After the War, John and Sarah moved to the Red River area of Tennessee. Their home there burned, along with it, John’s papers proving his service. They relocated to Christian County, TN, raising their children. John shows up in census records and on tax lists after 1800 in Christian County. In 1823, John left on a trip to NC and GA to see if he could find documents proving his service to get a pension. While on this trip, John had a heart attack and died.

A few years later, Sarah and her children worked to get John’s pension. Despite numerous affidavits from people that had been at the wedding and served with John in NC, the pension application was rejected. The full scans of the documentation of this process (which appears to have lasted several years) shows that the pension board found the story of John and Sarah’s wedding to be incredulous and questioned the length of time he served after the wedding. They found her version of the timeline to be implausible and gave no consideration to the fact that she was 84 years old at the time of her testimony and the events had occurred 66 years prior.

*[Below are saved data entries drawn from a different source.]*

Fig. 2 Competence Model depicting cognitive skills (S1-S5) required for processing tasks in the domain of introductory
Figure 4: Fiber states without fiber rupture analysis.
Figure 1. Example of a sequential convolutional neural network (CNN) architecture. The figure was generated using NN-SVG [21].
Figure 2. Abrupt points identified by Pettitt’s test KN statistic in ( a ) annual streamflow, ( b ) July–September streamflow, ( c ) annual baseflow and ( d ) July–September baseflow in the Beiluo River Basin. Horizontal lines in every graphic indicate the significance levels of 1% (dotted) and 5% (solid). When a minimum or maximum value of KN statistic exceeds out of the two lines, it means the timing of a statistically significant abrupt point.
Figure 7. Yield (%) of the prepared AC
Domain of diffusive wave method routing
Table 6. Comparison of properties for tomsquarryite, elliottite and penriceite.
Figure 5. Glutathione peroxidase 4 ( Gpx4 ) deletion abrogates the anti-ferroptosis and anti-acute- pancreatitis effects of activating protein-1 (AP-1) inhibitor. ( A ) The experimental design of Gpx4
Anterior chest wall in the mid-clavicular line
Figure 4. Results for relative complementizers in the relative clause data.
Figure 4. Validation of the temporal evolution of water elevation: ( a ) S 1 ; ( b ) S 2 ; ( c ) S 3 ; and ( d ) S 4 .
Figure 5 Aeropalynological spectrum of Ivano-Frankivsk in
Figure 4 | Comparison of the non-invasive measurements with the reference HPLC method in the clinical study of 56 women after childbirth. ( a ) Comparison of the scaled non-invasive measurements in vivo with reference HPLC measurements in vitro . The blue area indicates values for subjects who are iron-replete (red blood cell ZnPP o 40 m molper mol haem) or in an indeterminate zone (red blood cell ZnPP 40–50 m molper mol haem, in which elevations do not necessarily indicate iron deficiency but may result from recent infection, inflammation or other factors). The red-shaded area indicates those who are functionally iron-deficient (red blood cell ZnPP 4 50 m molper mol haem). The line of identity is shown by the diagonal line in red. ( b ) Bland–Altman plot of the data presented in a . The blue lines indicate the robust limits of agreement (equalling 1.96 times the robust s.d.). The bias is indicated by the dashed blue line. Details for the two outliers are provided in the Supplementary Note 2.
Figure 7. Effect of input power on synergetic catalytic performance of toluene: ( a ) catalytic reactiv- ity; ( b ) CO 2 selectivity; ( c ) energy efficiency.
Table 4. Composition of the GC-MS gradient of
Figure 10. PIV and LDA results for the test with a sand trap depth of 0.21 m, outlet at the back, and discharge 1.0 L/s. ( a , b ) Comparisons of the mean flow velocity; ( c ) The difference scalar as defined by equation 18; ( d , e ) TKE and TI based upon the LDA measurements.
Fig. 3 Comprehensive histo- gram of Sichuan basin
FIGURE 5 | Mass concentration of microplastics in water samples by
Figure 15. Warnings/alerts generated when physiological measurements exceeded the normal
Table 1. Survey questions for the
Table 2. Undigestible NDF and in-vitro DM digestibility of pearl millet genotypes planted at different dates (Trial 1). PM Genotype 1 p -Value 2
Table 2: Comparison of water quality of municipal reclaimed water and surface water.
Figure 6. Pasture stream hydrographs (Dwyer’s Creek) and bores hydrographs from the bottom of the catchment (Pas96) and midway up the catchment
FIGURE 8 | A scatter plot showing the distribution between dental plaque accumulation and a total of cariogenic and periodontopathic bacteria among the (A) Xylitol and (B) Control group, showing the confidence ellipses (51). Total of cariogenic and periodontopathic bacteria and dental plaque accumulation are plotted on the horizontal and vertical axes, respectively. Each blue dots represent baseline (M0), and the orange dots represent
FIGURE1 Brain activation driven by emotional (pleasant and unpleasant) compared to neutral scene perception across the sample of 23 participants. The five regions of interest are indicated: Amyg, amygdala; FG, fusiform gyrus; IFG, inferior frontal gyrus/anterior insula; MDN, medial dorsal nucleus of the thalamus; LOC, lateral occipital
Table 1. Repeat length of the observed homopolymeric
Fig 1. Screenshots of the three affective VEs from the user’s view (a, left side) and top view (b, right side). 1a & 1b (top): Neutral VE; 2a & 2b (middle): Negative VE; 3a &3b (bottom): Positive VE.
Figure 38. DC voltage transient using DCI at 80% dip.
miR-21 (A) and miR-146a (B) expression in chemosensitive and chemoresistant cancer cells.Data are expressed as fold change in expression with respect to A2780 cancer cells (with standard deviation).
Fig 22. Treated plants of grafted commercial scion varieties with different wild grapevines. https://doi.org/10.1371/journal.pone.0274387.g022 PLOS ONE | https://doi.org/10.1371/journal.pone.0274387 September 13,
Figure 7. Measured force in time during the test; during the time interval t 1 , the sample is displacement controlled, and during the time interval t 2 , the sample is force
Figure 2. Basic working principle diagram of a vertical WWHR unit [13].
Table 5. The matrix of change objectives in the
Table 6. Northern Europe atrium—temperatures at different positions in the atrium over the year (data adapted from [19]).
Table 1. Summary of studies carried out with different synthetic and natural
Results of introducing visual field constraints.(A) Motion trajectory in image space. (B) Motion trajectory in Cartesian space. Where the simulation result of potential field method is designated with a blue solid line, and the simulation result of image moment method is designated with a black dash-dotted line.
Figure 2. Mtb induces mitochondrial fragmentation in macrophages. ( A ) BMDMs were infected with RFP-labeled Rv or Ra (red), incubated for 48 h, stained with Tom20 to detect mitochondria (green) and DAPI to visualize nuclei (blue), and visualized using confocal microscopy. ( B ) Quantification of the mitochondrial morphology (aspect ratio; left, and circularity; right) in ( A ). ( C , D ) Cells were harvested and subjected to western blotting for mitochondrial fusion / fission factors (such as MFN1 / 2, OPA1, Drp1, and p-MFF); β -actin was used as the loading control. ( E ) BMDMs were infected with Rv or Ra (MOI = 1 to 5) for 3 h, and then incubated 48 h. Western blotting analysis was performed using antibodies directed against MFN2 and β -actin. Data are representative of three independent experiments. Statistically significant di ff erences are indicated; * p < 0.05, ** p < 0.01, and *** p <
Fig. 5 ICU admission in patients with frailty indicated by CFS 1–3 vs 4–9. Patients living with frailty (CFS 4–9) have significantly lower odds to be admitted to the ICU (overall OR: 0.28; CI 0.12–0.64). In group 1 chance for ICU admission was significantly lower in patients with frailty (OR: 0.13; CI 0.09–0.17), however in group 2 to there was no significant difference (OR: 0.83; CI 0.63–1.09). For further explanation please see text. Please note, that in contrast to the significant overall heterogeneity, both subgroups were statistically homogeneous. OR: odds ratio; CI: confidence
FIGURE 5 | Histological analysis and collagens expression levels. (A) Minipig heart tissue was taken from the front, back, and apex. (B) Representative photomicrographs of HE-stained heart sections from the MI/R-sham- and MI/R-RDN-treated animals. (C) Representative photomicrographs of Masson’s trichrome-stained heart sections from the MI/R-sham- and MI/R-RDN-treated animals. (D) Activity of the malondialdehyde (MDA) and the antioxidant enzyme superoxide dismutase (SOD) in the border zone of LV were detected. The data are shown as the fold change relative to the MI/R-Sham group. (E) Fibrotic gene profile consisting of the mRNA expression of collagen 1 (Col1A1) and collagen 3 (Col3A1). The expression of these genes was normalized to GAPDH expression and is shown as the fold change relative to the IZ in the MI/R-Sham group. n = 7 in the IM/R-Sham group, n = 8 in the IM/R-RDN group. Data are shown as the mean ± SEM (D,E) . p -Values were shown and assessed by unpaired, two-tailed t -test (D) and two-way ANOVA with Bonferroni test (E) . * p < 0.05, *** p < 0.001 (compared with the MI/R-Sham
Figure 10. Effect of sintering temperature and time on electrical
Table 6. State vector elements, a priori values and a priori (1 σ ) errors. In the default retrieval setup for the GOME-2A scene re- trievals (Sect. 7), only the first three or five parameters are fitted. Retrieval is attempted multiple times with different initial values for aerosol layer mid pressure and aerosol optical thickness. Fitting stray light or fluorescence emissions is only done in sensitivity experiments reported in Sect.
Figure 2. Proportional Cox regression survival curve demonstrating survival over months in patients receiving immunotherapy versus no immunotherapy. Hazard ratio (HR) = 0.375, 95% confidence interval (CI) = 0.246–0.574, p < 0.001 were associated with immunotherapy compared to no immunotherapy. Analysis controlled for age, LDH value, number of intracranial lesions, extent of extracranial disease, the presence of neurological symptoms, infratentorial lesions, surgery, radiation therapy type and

So my quest now is to not only join the DAR through Captain John Knight and prove him as a new Patriot, but also to give some posthumous vindication for my great-great-great-great grandmother. I’m in the process now of gathering all the required documentation. I have documents for all generations connecting me to John and Sarah, as well as proof that should be acceptable showing John’s service. To make my case stronger, I’m trying to find documents or records of either their marriage through the church or land records. My search for these will be outlined in another post soon.

I’m sure as I climb through my family tree, I’m likely to find others that served and the proper documentation to officially link past and present.